There was a touch of misplaced arrogance about Everton here, too, namely in Richarlison’s half-hearted attempts to regain possession and in Mason Holgate, their poorest performer, spending much of the evening strutting. Yet Ancelotti must also carry the can for a team selection which smacked of over-complicating matters when the simpler solution may have sufficed, just as in November’s defeat at Newcastle when he fielded five midfielders, or when he deployed Davies and Alex Iwobi as wing-backs in the home loss to Leeds later that month.
There is, of course, a need for rotation given the sheer volume of games currently, but it felt too much change in certain areas and not enough elsewhere. The defence looked rudderless with neither Michael Keane nor Yerry Mina, the midfield dead on their feet as the gruelling affairs with Manchester United and Spurs took their toll. Much like in the other Newcastle debacle a fortnight ago, it all felt a little lop-sided and careless, as if Everton merely had to show their faces to claim three points, as if nobody could foresee Fulham bulldozing through them with such conviction.

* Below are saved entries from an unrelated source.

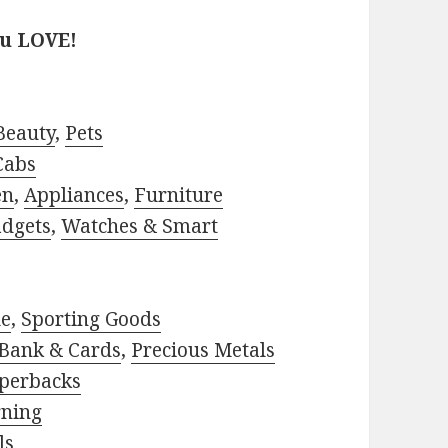
ou LOVE!
Beauty
,
Pets
Cabs
en
,
Appliances
,
Furniture
adgets
,
Watches & Smart
le
,
Sporting Goods
Bank & Cards
,
Precious Metals
perbacks
rning
ls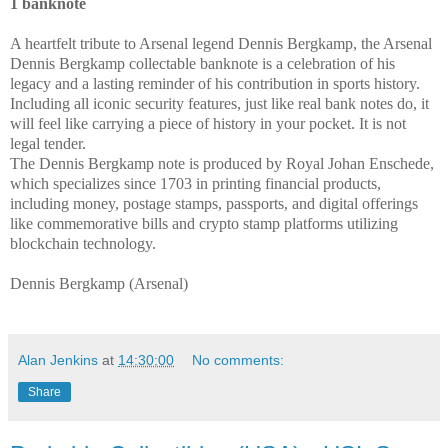
1 banknote
A heartfelt tribute to Arsenal legend Dennis Bergkamp, the Arsenal
Dennis Bergkamp collectable banknote is a celebration of his
legacy and a lasting reminder of his contribution in sports history.
Including all iconic security features, just like real bank notes do, it
will feel like carrying a piece of history in your pocket. It is not
legal tender.
The Dennis Bergkamp note is produced by Royal Johan Enschede,
which specializes since 1703 in printing financial products,
including money, postage stamps, passports, and digital offerings
like commemorative bills and crypto stamp platforms utilizing
blockchain technology.
Dennis Bergkamp (Arsenal)
Alan Jenkins
at
14:30:00
No comments:
Share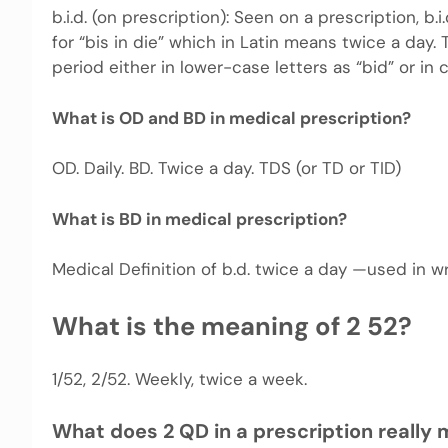
b.i.d. (on prescription): Seen on a prescription, b.
for “bis in die” which in Latin means twice a day.
period either in lower-case letters as “bid” or in c
What is OD and BD in medical prescription?
OD. Daily. BD. Twice a day. TDS (or TD or TID)
What is BD in medical prescription?
Medical Definition of b.d. twice a day —used in wr
What is the meaning of 2 52?
1/52, 2/52. Weekly, twice a week.
What does 2 QD in a prescription really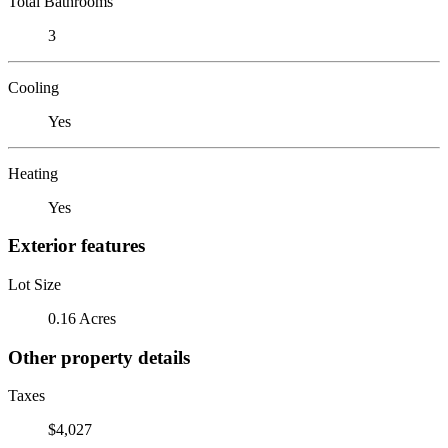
Total Bathrooms
3
Cooling
Yes
Heating
Yes
Exterior features
Lot Size
0.16 Acres
Other property details
Taxes
$4,027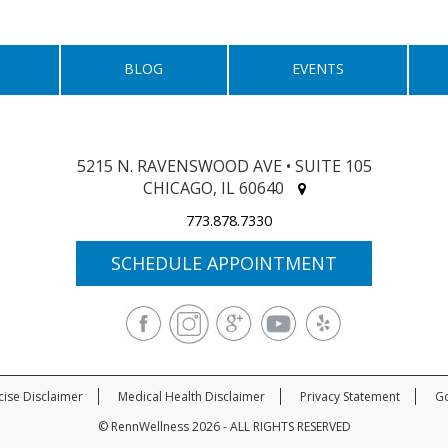
BLOG
EVENTS
5215 N. RAVENSWOOD AVE • SUITE 105
CHICAGO, IL 60640
773.878.7330
SCHEDULE APPOINTMENT
cise Disclaimer
Medical Health Disclaimer
Privacy Statement
Go
© RennWellness 2026 - ALL RIGHTS RESERVED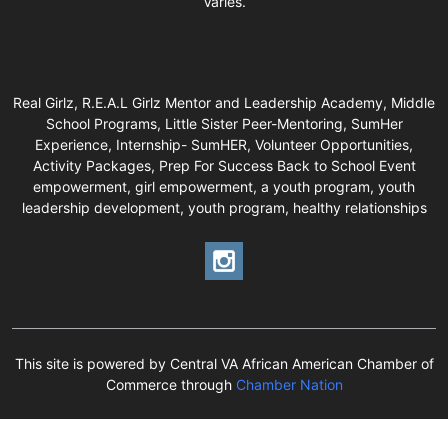
Varies.
Real Girlz, R.E.A.L Girlz Mentor and Leadership Academy, Middle
School Programs, Little Sister Peer-Mentoring, SumHer
Experience, Internship- SumHER, Volunteer Opportunities,
Activity Packages, Prep For Success Back to School Event
empowerment, girl empowerment, a youth program, youth
leadership development, youth program, healthy relationships
This site is powered by Central VA African American Chamber of
Commerce through
Chamber Nation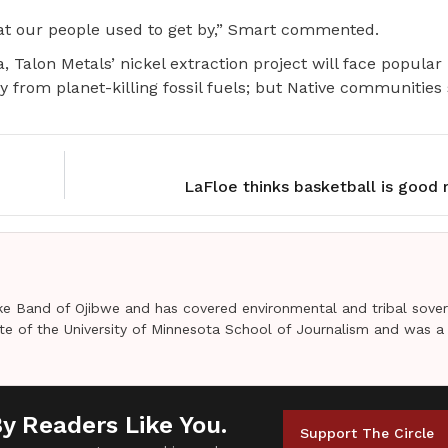
what our people used to get by,” Smart commented.
, Talon Metals’ nickel extraction project will face popular
 from planet-killing fossil fuels; but Native communities
LaFloe thinks basketball is good
e Band of Ojibwe and has covered environmental and tribal sover
uate of the University of Minnesota School of Journalism and was a
By Readers Like You.
Support The Circle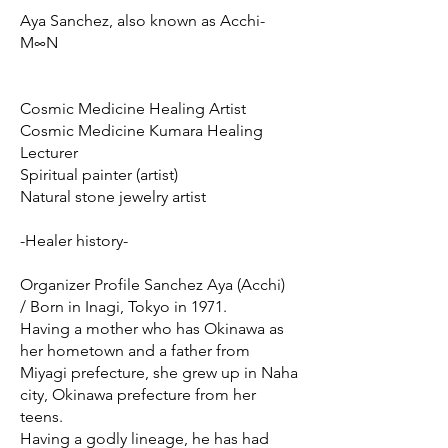
Aya Sanchez, also known as Acchi-
M∞N
Cosmic Medicine Healing Artist
Cosmic Medicine Kumara Healing
Lecturer
Spiritual painter (artist)
Natural stone jewelry artist
-Healer history-
Organizer Profile Sanchez Aya (Acchi)
/ Born in Inagi, Tokyo in 1971.
Having a mother who has Okinawa as
her hometown and a father from
Miyagi prefecture, she grew up in Naha
city, Okinawa prefecture from her
teens.
Having a godly lineage, he has had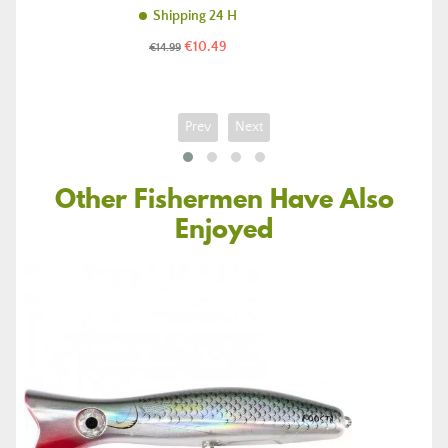
Shipping 24 H
Price
Regular
€10.49
€14.99
price
Prev
Next
Other Fishermen Have Also
Enjoyed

This is a side still relatively in its infancy under Ancelotti, Everton manager for only 50 games so far. Throw in all the inevitable, unavoidable COVID caveats, plus the list of absentees, and perhaps in the grand scheme of things, their current positioning of seventh is about where Everton should be.
That’s not to excuse the latest in a succession of woefully lame home performances, but rather to remind that Everton are not far enough down the line in their development that they can afford to get ideas above their station. Their modus operandi this season has been to excel at the basics. It’s when they try more convoluted approaches, as well as discarding the most elementary of footballing essentials like heart and application, that they’ve been found wanting.
Fulham do not have a better squad than Everton, but were a far better team than them on Sunday. They won because, like Newcastle, West Ham and Leeds at Goodison before them, they simply outshone Everton at football’s fundamentals.